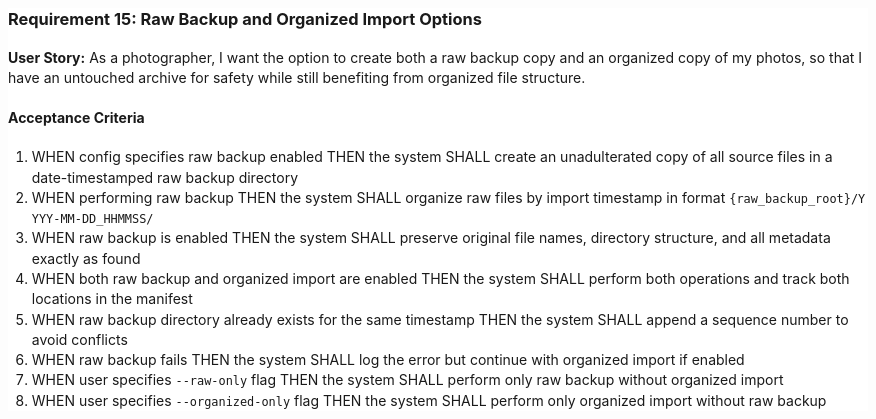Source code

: ### Requirement 15: Raw Backup and Organized Import Options

**User Story:** As a photographer, I want the option to create both a raw backup copy and an organized copy of my photos, so that I have an untouched archive for safety while still benefiting from organized file structure.

#### Acceptance Criteria

1. WHEN config specifies raw backup enabled THEN the system SHALL create an unadulterated copy of all source files in a date-timestamped raw backup directory
2. WHEN performing raw backup THEN the system SHALL organize raw files by import timestamp in format `{raw_backup_root}/YYYY-MM-DD_HHMMSS/`
3. WHEN raw backup is enabled THEN the system SHALL preserve original file names, directory structure, and all metadata exactly as found
4. WHEN both raw backup and organized import are enabled THEN the system SHALL perform both operations and track both locations in the manifest
5. WHEN raw backup directory already exists for the same timestamp THEN the system SHALL append a sequence number to avoid conflicts
6. WHEN raw backup fails THEN the system SHALL log the error but continue with organized import if enabled
7. WHEN user specifies `--raw-only` flag THEN the system SHALL perform only raw backup without organized import
8. WHEN user specifies `--organized-only` flag THEN the system SHALL perform only organized import without raw backup

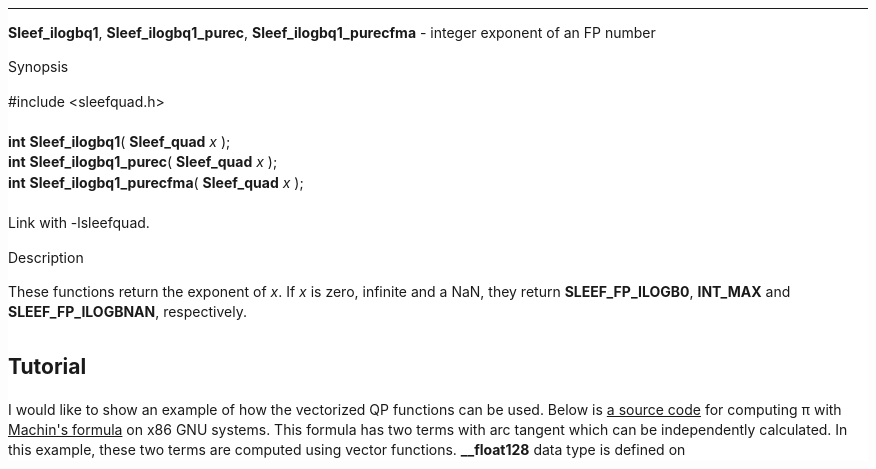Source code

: <hr/>

<p class="funcname"><b id="Sleef_ilogbq1" class="func">Sleef_ilogbq1</b>, <b id="Sleef_ilogbq1_purec" class="func">Sleef_ilogbq1_purec</b>, <b id="Sleef_ilogbq1_purecilogb" class="func">Sleef_ilogbq1_purecfma</b> - integer exponent of an FP number</p>

<p class="header">Synopsis</p>

<p class="synopsis">
#include &lt;sleefquad.h&gt;<br/>
<br/>
<b class="type">int</b> <b class="func">Sleef_ilogbq1</b>( <b class="type">Sleef_quad</b> <i class="var">x</i> );<br/>
<b class="type">int</b> <b class="func">Sleef_ilogbq1_purec</b>( <b class="type">Sleef_quad</b> <i class="var">x</i> );<br/>
<b class="type">int</b> <b class="func">Sleef_ilogbq1_purecfma</b>( <b class="type">Sleef_quad</b> <i class="var">x</i> );<br/>
<br/>
<span class="normal">Link with</span> -lsleefquad.
</p>

<p class="header">Description</p>

<p class="noindent">
These functions return the exponent
of <i class="var">x</i>. If <i class="var">x</i> is zero, infinite and
a NaN, they return <b>SLEEF_FP_ILOGB0</b>, <b>INT_MAX</b>
and <b>SLEEF_FP_ILOGBNAN</b>, respectively.
</p>


<h2 id="tutorial">Tutorial</h2>

<p class="noindent">
  I would like to show an example of how the vectorized QP functions
  can be used. Below is <a class="underlined" href="../../src/machinx86.c">a
  source code</a> for computing &pi; with <a class="underlined"
  href="https://en.wikipedia.org/wiki/Machin-like_formula">Machin's
  formula</a> on x86 GNU systems. This formula has two terms with arc
  tangent which can be independently calculated. In this example,
  these two terms are computed using vector
  functions. <b class="type">__float128</b> data type is defined on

-*-*-

Lay out each nonblank line of all the rows above as a Markdown table with the columns Number and Line, numbering the lines in order. Skip the blank lines and leave the pictures out.

* Worked solution
| Number | Line |
|---|---|
| 1 | Source code |
| 2 | : ### Requirement 15: Raw Backup and Organized Import Options |
| 3 | **User Story:** As a photographer, I want the option to create both a raw backup copy and an organized copy of my photos, so that I have an untouched archive for safety while still benefiting from organized file structure. |
| 4 | #### Acceptance Criteria |
| 5 | 1. WHEN config specifies raw backup enabled THEN the system SHALL create an unadulterated copy of all source files in a date-timestamped raw backup directory |
| 6 | 2. WHEN performing raw backup THEN the system SHALL organize raw files by import timestamp in format `{raw_backup_root}/YYYY-MM-DD_HHMMSS/` |
| 7 | 3. WHEN raw backup is enabled THEN the system SHALL preserve original file names, directory structure, and all metadata exactly as found |
| 8 | 4. WHEN both raw backup and organized import are enabled THEN the system SHALL perform both operations and track both locations in the manifest |
| 9 | 5. WHEN raw backup directory already exists for the same timestamp THEN the system SHALL append a sequence number to avoid conflicts |
| 10 | 6. WHEN raw backup fails THEN the system SHALL log the error but continue with organized import if enabled |
| 11 | 7. WHEN user specifies `--raw-only` flag THEN the system SHALL perform only raw backup without organized import |
| 12 | 8. WHEN user specifies `--organized-only` flag THEN the system SHALL perform only organized import without raw backup |
| 13 | Source code |
| 14 | : <hr/> |
| 15 | <p class="funcname"><b id="Sleef_ilogbq1" class="func">Sleef_ilogbq1</b>, <b id="Sleef_ilogbq1_purec" class="func">Sleef_ilogbq1_purec</b>, <b id="Sleef_ilogbq1_purecilogb" class="func">Sleef_ilogbq1_purecfma</b> - integer exponent of an FP number</p> |
| 16 | <p class="header">Synopsis</p> |
| 17 | <p class="synopsis"> |
| 18 | #include &lt;sleefquad.h&gt;<br/> |
| 19 | <br/> |
| 20 | <b class="type">int</b> <b class="func">Sleef_ilogbq1</b>( <b class="type">Sleef_quad</b> <i class="var">x</i> );<br/> |
| 21 | <b class="type">int</b> <b class="func">Sleef_ilogbq1_purec</b>( <b class="type">Sleef_quad</b> <i class="var">x</i> );<br/> |
| 22 | <b class="type">int</b> <b class="func">Sleef_ilogbq1_purecfma</b>( <b class="type">Sleef_quad</b> <i class="var">x</i> );<br/> |
| 23 | <br/> |
| 24 | <span class="normal">Link with</span> -lsleefquad. |
| 25 | </p> |
| 26 | <p class="header">Description</p> |
| 27 | <p class="noindent"> |
| 28 | These functions return the exponent |
| 29 | of <i class="var">x</i>. If <i class="var">x</i> is zero, infinite and |
| 30 | a NaN, they return <b>SLEEF_FP_ILOGB0</b>, <b>INT_MAX</b> |
| 31 | and <b>SLEEF_FP_ILOGBNAN</b>, respectively. |
| 32 | </p> |
| 33 | <h2 id="tutorial">Tutorial</h2> |
| 34 | <p class="noindent"> |
| 35 |   I would like to show an example of how the vectorized QP functions |
| 36 |   can be used. Below is <a class="underlined" href="../../src/machinx86.c">a |
| 37 |   source code</a> for computing &pi; with <a class="underlined" |
| 38 |   href="https://en.wikipedia.org/wiki/Machin-like_formula">Machin's |
| 39 |   formula</a> on x86 GNU systems. This formula has two terms with arc |
| 40 |   tangent which can be independently calculated. In this example, |
| 41 |   these two terms are computed using vector |
| 42 |   functions. <b class="type">__float128</b> data type is defined on |